Securities Law Prof Blog

Editor: Eric C. Chaffee
Univ. of Toledo College of Law

Monday, June 22, 2009

SEC Charges Madoff Solicitors and Feeder with Fraud

The SEC charged a New York-based broker-dealer and four individuals with securities fraud, alleging that they collectively raised billions of dollars from investors for Bernard L. Madoff's Ponzi scheme.  In a complaint filed in U.S. District Court for the Southern District of New York, the SEC charged Cohmad Securities Corporation as well as its chairman Maurice J. Cohn, chief operating officer Marcia B. Cohn, and registered representative Robert M. Jaffe for actively marketing investment opportunities with Madoff while knowingly or recklessly disregarding facts indicating that Madoff was operating a fraud. In a separate complaint filed in the same court, the SEC charged California-based investment adviser Stanley Chais, who oversaw three funds that invested all of their assets with Madoff. When the Ponzi scheme collapsed, Chais investors' accounts were valued at nearly $1 billion.

The SEC previously charged Madoff and Bernard L. Madoff Investment Securities LLC (BMIS) as well as their auditors with committing securities fraud through a Ponzi scheme perpetrated on advisory and brokerage customers of BMIS.

The Cohmad Complaint
The SEC's complaint against the Cohmad defendants alleges that while bringing investors to Madoff, they ignored and even participated in many suspicious practices that clearly indicated Madoff was engaged in fraud. For example, the SEC's complaint alleges that the Cohns and Cohmad filed false Forms BD and FOCUS reports that concealed Cohmad's primary business of bringing in investors for BMIS. This referral business comprised as much as 90 percent of Cohmad's revenue in some years, brought in more than 800 accounts, and billions of dollars into BMIS' advisory business, for which BMIS paid them more than $100 million.
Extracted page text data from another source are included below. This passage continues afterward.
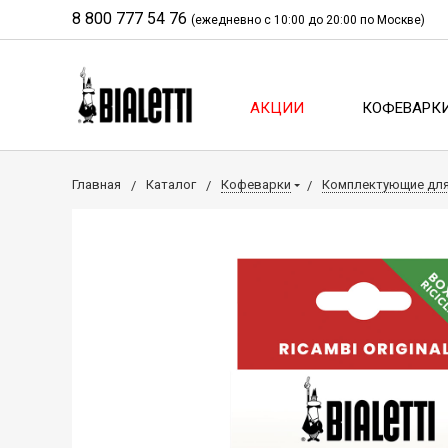
8 800 777 54 76
(ежедневно с 10:00 до 20:00 по Москве)
АКЦИИ
КОФЕВАРК
Главная
Каталог
Кофеварки
Комплектующие дл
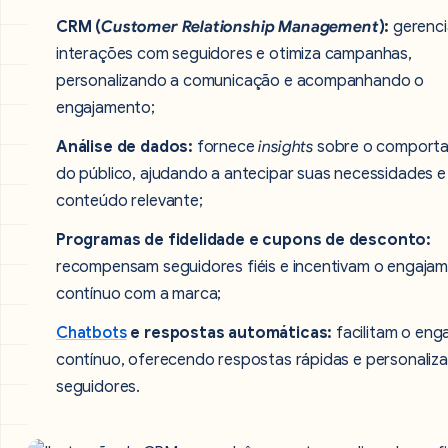
CRM (
Customer Relationship Management
):
gerenci
interações com seguidores e otimiza campanhas,
personalizando a comunicação e acompanhando o
engajamento;
Análise de dados:
fornece
insights
sobre o comport
do público, ajudando a antecipar suas necessidades e
conteúdo relevante;
Programas de fidelidade e cupons de desconto:
recompensam seguidores fiéis e incentivam o engaja
contínuo com a marca;
Chatbots
e respostas automáticas:
facilitam o en
contínuo, oferecendo respostas rápidas e personaliz
seguidores.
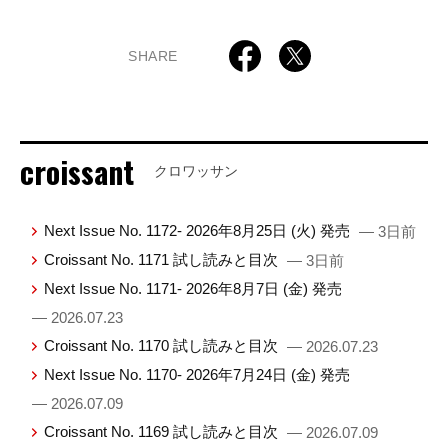
SHARE
croissant
クロワッサン
Next Issue No. 1172- 2026年8月25日 (火) 発売
— 3日前
Croissant No. 1171 試し読みと目次
— 3日前
Next Issue No. 1171- 2026年8月7日 (金) 発売
— 2026.07.23
Croissant No. 1170 試し読みと目次
— 2026.07.23
Next Issue No. 1170- 2026年7月24日 (金) 発売
— 2026.07.09
Croissant No. 1169 試し読みと目次
— 2026.07.09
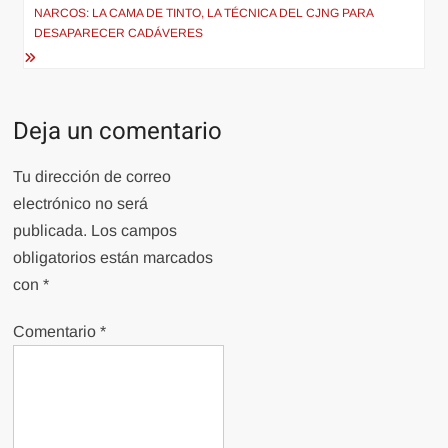
entradas
NARCOS: LA CAMA DE TINTO, LA TÉCNICA DEL CJNG PARA
DESAPARECER CADÁVERES
Deja un comentario
Tu dirección de correo
electrónico no será
publicada.
Los campos
obligatorios están marcados
con
*
Comentario
*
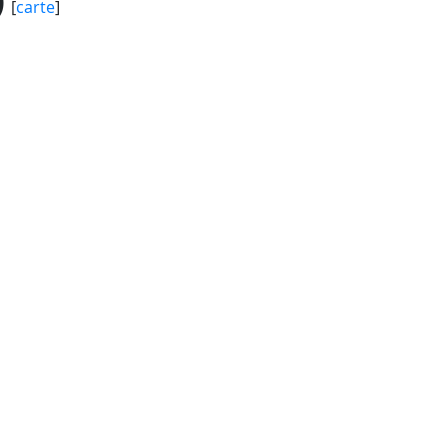
)
[
carte
]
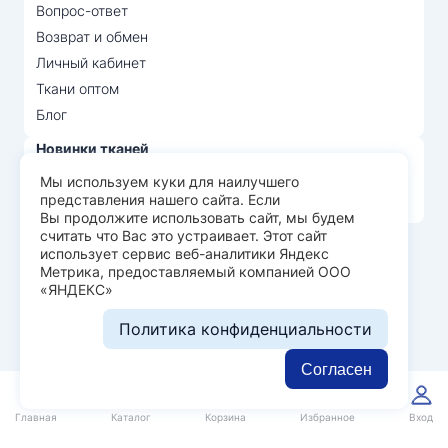
Вопрос-ответ
Возврат и обмен
Личный кабинет
Ткани оптом
Блог
Новинки тканей
Распродажа тканей
Мы используем куки для наилучшего
представления нашего сайта. Если
Лидеры продаж
Вы продолжите использовать сайт, мы будем
считать что Вас это устраивает. Этот сайт
использует сервис веб-аналитики Яндекс
© Арт Текс — продажа тканей оптом, 2026
Метрика, предоставляемый компанией ООО
«ЯНДЕКС»
Пользовательское соглашение
Политика конфиденциальности
Политика конфиденциальности
Разработка сайта —
WEBELEMENT
Согласен
0
0
Главная
Каталог
Корзина
Избранное
Вход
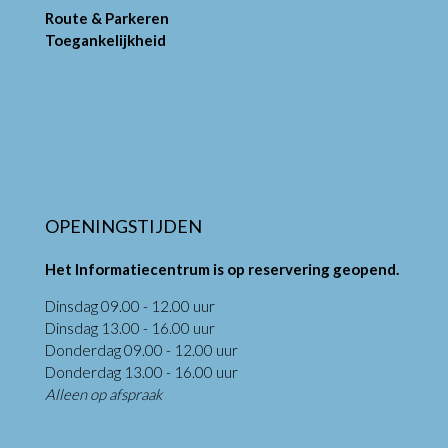
Route & Parkeren
Toegankelijkheid
OPENINGSTIJDEN
Het Informatiecentrum is op reservering geopend.
Dinsdag 09.00 - 12.00 uur
Dinsdag 13.00 - 16.00 uur
Donderdag 09.00 - 12.00 uur
Donderdag 13.00 - 16.00 uur
Alleen op afspraak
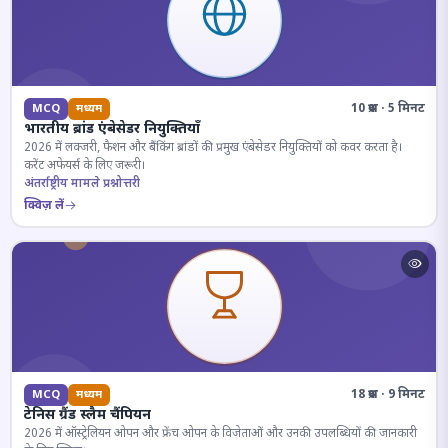
10 प्रश्न · 5 मिनट
MCQ
मध्यम
भारतीय ब्रांड एंबेसेडर नियुक्तियाँ
2026 में लक्जरी, फैशन और बैंकिंग ब्रांडों की प्रमुख एंबेसेडर नियुक्तियों को कवर करता है।
करेंट अफेयर्स के लिए जरूरी।
अंतर्राष्ट्रीय मामले प्रश्नोत्तरी
क्विज़ लें
18 प्रश्न · 9 मिनट
MCQ
मध्यम
टेनिस ग्रैंड स्लैम चैंपियन
2026 में ऑस्ट्रेलियन ओपन और फ्रेंच ओपन के विजेताओं और उनकी उपलब्धियों की जानकारी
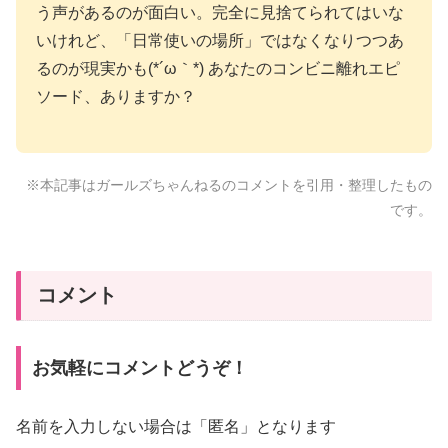
う声があるのが面白い。完全に見捨てられてはいな
いけれど、「日常使いの場所」ではなくなりつつあ
るのが現実かも(*´ω｀*) あなたのコンビニ離れエピ
ソード、ありますか？
※本記事はガールズちゃんねるのコメントを引用・整理したもの
です。
コメント
お気軽にコメントどうぞ！
名前を入力しない場合は「匿名」となります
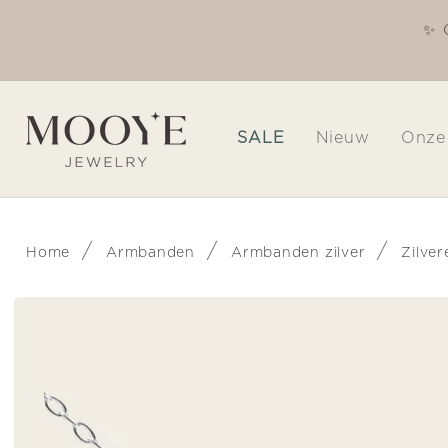
Meteen
naar de
✨ 
Welkom in onze winkel
content
SALE
Nieuw
Onze
/
/
/
Home
Armbanden
Armbanden zilver
Zilver
Ga direct naar
productinformatie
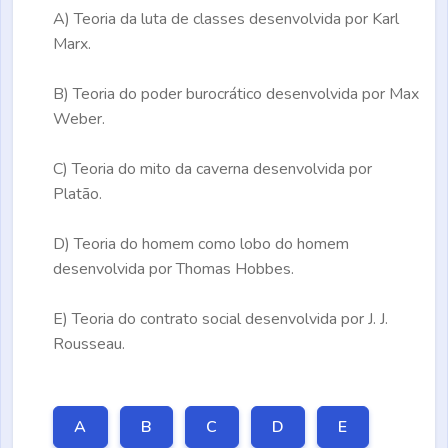
A)
Teoria da luta de classes desenvolvida por Karl
Marx.
B)
Teoria do poder burocrático desenvolvida por Max
Weber.
C)
Teoria do mito da caverna desenvolvida por
Platão.
D)
Teoria do homem como lobo do homem
desenvolvida por Thomas Hobbes.
E)
Teoria do contrato social desenvolvida por J. J.
Rousseau.
A
B
C
D
E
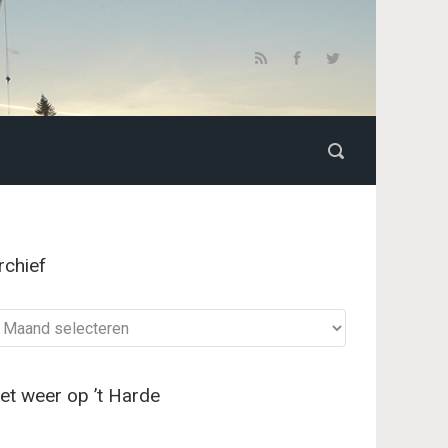
rchief
chief
et weer op ’t Harde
The SEC's complaint also alleges that the compensation arrangement between BMIS and Cohmad indicated fraudulent conduct at BMIS. Cohmad was paid an annual percentage of the funds its representatives (except Jaffe) brought into BMIS offset by any withdrawals from those investor accounts. This compensation arrangement indicated to Cohmad and the Cohns that BMIS was not providing any real returns to investors. For example, where the client's principal investment had been $10,000, Cohmad stopped receiving fees if a client withdrew $15,000 from an account, even if under BMIS' management the account had purportedly grown to $100,000. In Cohmad's internal records, such an account was designated with a negative $5,000 number.

The SEC alleges that Jaffe also participated in Madoff's fraud by soliciting investors and bringing more than $1 billion into BMIS. The SEC's complaint alleges, among other things, that Madoff compensated Jaffe with outsized returns in Jaffe's personal accounts that he knew, or was reckless in not knowing, were manufactured by BMIS employees entering fictitious, backdated trades onto trade confirmations and account statements for his personal accounts at BMIS.

The Chais Complaint
The SEC's complaint alleges that Chais committed fraud by misrepresenting his role in managing the funds' assets and for distributing account statements that he should have known were false.

According to the SEC's complaint, for the last 40 years, Chais has held himself out as an investing wizard who managed hundreds of millions of dollars of investor funds in three partnerships, the Lambeth, Popham and Brighton Companies (the Funds). Chais made a number of misrepresentations over the years to the Funds' investors indicating that he formulated and executed the Funds' trading strategy. In reality, Chais was an unsophisticated investor who did nothing more than turn all of the Funds' assets over to Madoff, while charging the Funds more than $250 million in fees for his purported "services." Although Madoff managed all of the Funds' assets, many of the Funds' investors had never heard of Madoff before the collapse of his Ponzi scheme, and had not known that Chais invested with Madoff until Chais informed them after Madoff's arrest.

The SEC also alleges that Chais ignored red flags indicating that Madoff's reported returns were false. For example, Chais told Madoff that Chais did not want there to be any losses on any of the Funds' trades. Madoff complied with Chais's request, and from 1999 to 2008, despite reportedly executing thousands of trades on behalf of the Funds, Madoff did not report a loss on a single equities trade. Chais however, with the assistance of his accountant, prepared account statements for the Funds' investors based upon the Madoff statements, and continued to distribute them to the Funds' investors even though he should have known they were false.

According to the SEC's complaint, Chais also opened and exercised control over approximately 60 other accounts at Madoff's firm on behalf of his family members and related entities. Taking all of these accounts collectively, between 1995 and 2008, Chais and his family members and related entities withdrew more than $500 million more than they actually invested with Madoff.

Both SEC's complaints seek injunctions, financial penalties and court orders requiring Cohmad, the Cohns, Jaffe and Chais to disgorge their ill-gotten gains.